In 1964, the Romeo B. Garrett Scholarship was endowed, having to date impacted more than 400 students. Among his many honors, Garrett was named professor emeritus upon retiring in 1976; two years later the Second Christian Science Reading Room, 924 Duryea, was purchased by Bradley University and named as the Garrett Cultural Center Auditorium.

Garrett Cultural Center Auditorium

Garrett Cultural Center Auditorium, 924 Duryea Place (Photo by Sid Ruckriegel)

The auditorium is a pale tan brick two-story building built in the pre-war minimalism style. The heavy structural mass is communicated through small punctuations of windows while a heavily stylized, but not ornate, detail surrounds the front door, topping the entrance with a second-story brick frieze. The plain sidewalls are interrupted by a series of stylized buttresses. The first floor houses an auditorium space (originally the reading room) while the second floor is divided into smaller spaces, providing educational and social spaces for students.

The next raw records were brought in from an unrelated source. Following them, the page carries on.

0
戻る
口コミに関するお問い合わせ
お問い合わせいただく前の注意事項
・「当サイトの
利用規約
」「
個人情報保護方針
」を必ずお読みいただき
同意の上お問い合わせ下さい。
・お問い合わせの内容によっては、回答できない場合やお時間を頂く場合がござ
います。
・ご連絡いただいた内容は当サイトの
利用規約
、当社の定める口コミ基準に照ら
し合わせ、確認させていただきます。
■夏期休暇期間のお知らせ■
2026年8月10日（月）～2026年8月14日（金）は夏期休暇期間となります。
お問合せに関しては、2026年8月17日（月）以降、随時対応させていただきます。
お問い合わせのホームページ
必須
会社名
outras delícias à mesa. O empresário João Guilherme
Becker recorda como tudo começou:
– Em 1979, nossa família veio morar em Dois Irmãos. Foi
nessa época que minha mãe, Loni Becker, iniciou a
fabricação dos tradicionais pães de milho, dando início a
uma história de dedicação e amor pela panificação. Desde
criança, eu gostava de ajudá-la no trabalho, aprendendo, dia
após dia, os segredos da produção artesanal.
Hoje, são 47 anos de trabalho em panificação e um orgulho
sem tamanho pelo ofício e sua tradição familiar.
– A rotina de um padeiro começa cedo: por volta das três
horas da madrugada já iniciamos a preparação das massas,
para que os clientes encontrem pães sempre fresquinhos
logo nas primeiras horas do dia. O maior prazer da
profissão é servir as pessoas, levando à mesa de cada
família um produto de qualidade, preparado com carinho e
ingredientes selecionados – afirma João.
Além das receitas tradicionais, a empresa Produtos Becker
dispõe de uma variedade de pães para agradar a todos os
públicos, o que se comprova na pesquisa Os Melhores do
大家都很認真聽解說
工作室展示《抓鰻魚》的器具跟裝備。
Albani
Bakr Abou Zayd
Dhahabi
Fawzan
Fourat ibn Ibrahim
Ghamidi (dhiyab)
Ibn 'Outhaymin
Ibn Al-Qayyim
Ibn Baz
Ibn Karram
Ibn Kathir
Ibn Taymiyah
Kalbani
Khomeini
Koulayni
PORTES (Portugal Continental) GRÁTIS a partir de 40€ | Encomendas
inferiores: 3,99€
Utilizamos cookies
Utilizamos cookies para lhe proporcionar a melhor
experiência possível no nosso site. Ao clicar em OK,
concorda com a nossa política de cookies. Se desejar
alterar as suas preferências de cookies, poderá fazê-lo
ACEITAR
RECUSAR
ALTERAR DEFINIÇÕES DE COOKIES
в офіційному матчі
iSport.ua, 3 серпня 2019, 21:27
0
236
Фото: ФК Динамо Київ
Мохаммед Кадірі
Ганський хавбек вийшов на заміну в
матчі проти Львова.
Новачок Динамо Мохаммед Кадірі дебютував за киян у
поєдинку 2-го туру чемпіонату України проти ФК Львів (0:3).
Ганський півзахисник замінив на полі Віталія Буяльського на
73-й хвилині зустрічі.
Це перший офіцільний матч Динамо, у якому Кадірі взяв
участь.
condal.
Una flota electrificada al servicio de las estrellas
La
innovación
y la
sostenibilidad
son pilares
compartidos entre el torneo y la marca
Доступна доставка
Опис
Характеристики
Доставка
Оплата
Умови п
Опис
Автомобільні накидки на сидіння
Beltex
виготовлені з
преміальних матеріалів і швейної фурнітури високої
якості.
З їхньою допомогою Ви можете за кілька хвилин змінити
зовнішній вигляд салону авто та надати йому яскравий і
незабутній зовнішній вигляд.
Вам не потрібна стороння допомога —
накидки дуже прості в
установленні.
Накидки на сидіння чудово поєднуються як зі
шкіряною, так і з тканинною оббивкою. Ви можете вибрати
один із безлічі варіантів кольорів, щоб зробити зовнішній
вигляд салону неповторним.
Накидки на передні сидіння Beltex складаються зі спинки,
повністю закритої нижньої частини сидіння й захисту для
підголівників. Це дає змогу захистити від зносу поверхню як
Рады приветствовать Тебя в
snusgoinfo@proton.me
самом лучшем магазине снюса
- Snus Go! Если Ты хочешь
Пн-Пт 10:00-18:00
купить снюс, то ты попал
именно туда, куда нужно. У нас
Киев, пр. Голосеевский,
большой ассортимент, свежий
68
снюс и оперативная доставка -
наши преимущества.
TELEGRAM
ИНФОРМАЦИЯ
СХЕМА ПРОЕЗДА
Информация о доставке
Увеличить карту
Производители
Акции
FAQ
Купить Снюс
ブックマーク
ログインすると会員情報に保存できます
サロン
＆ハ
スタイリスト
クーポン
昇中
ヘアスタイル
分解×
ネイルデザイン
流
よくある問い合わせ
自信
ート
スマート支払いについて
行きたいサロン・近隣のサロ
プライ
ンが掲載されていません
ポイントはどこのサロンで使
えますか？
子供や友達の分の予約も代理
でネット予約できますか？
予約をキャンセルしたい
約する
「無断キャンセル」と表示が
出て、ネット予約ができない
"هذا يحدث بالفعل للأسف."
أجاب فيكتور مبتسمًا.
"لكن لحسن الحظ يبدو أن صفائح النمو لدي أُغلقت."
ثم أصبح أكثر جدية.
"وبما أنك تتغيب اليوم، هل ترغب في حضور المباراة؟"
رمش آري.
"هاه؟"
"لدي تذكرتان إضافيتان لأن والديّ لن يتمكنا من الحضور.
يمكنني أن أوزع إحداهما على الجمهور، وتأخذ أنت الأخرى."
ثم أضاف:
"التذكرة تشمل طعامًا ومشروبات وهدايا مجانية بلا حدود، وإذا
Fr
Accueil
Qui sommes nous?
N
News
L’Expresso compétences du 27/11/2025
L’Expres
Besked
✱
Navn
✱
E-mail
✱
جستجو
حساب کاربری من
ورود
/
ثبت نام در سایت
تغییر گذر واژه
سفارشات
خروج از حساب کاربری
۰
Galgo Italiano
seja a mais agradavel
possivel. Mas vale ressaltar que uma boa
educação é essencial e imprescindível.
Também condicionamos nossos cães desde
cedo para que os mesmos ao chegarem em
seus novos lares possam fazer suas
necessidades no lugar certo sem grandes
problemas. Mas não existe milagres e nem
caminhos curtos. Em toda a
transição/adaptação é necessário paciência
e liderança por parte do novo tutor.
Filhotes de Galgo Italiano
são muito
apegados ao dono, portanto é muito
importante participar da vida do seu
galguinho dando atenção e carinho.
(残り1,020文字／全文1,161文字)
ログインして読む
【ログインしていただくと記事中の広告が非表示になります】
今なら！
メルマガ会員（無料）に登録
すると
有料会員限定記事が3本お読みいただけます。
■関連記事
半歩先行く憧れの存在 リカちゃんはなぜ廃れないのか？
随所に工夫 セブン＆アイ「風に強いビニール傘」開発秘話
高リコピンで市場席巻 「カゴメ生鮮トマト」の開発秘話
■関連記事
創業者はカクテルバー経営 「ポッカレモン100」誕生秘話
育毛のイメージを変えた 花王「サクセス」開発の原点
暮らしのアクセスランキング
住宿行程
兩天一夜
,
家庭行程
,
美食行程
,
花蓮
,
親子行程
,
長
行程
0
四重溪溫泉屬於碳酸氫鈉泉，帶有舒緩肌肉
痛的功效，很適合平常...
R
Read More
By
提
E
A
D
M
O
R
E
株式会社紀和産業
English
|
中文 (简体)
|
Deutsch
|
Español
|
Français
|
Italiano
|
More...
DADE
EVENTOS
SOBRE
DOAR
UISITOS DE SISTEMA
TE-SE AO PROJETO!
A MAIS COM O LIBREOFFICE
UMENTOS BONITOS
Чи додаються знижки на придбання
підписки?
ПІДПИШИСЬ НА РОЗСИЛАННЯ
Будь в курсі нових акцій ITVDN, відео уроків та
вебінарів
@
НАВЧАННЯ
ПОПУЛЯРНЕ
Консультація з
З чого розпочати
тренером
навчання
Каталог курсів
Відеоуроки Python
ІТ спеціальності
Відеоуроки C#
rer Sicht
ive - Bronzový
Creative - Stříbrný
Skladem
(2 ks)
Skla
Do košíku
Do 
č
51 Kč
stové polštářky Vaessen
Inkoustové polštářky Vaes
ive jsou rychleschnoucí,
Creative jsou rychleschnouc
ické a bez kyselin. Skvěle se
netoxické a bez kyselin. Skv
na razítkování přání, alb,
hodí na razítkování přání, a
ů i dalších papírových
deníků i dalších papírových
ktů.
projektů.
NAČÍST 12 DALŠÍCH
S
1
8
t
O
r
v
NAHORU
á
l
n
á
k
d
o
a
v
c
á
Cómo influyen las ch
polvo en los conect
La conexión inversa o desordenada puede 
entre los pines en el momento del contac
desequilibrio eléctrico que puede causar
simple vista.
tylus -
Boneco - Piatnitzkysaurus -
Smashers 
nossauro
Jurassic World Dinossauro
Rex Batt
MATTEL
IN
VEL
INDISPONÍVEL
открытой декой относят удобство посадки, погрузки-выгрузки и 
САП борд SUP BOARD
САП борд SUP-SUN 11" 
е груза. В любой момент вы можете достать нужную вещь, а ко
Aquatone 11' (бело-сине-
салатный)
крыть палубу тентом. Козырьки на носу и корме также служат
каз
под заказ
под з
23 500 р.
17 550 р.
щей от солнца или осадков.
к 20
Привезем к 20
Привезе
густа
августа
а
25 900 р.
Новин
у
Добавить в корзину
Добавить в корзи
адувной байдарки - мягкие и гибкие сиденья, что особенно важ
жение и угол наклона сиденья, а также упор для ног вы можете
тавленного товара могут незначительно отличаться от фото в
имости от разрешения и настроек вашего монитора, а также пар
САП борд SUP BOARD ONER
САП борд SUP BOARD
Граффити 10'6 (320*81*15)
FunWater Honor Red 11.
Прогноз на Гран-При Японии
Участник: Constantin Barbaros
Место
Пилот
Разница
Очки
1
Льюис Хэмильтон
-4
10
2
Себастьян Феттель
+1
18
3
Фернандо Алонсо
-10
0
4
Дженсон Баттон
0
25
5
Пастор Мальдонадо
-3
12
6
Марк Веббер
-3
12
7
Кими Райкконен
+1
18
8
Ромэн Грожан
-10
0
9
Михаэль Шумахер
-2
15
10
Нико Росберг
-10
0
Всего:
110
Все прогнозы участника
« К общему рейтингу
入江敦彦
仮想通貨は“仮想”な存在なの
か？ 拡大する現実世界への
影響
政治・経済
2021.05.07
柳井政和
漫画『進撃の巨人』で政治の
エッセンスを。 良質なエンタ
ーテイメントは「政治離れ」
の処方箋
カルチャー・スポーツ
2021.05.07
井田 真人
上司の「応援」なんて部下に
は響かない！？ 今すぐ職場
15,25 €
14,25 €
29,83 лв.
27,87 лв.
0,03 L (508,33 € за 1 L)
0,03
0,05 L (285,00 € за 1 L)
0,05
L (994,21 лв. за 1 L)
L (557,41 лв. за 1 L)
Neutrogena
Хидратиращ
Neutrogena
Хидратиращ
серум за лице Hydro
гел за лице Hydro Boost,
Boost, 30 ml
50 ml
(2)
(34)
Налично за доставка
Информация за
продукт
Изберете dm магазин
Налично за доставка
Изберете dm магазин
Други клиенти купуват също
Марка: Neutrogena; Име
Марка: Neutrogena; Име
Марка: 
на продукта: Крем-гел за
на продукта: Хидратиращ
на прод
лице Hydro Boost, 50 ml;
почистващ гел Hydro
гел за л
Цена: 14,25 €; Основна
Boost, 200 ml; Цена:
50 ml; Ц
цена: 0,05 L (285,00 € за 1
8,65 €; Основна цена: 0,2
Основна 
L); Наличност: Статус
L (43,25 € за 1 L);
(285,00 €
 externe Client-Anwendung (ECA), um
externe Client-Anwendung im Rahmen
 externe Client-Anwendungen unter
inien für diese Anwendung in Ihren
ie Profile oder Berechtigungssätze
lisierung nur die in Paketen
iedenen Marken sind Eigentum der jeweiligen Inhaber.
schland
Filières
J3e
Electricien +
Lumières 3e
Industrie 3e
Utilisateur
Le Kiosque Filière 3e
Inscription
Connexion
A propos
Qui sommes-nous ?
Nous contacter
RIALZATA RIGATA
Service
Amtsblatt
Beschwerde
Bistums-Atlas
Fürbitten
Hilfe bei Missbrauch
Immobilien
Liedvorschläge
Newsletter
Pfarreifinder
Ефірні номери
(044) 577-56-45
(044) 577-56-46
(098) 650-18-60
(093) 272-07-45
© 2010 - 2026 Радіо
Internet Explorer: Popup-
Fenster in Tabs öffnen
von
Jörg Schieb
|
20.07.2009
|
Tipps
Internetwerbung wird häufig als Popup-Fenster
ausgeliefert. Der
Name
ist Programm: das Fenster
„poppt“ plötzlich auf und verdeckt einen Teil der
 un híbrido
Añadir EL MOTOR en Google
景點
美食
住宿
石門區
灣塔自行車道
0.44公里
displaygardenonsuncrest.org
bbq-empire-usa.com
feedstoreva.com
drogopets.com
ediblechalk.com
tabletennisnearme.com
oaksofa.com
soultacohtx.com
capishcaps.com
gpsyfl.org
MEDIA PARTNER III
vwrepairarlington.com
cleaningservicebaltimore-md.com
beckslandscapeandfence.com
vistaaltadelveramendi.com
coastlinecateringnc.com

In later years, Romeo B. Garrett would come back to Southtown and build a new home, one of the few displaced who would return. Houses are sometimes identifiable with the occupants who once lived there; maybe, though, the expanse of Garrett’s work and experiences are too impactful and need something more than just a house. Perhaps the Garrett Auditorium, standing as a solid living legacy, is a better way to remember the tireless work he did not only for Peoria but our entire community and to challenge us to continue the work still to be done.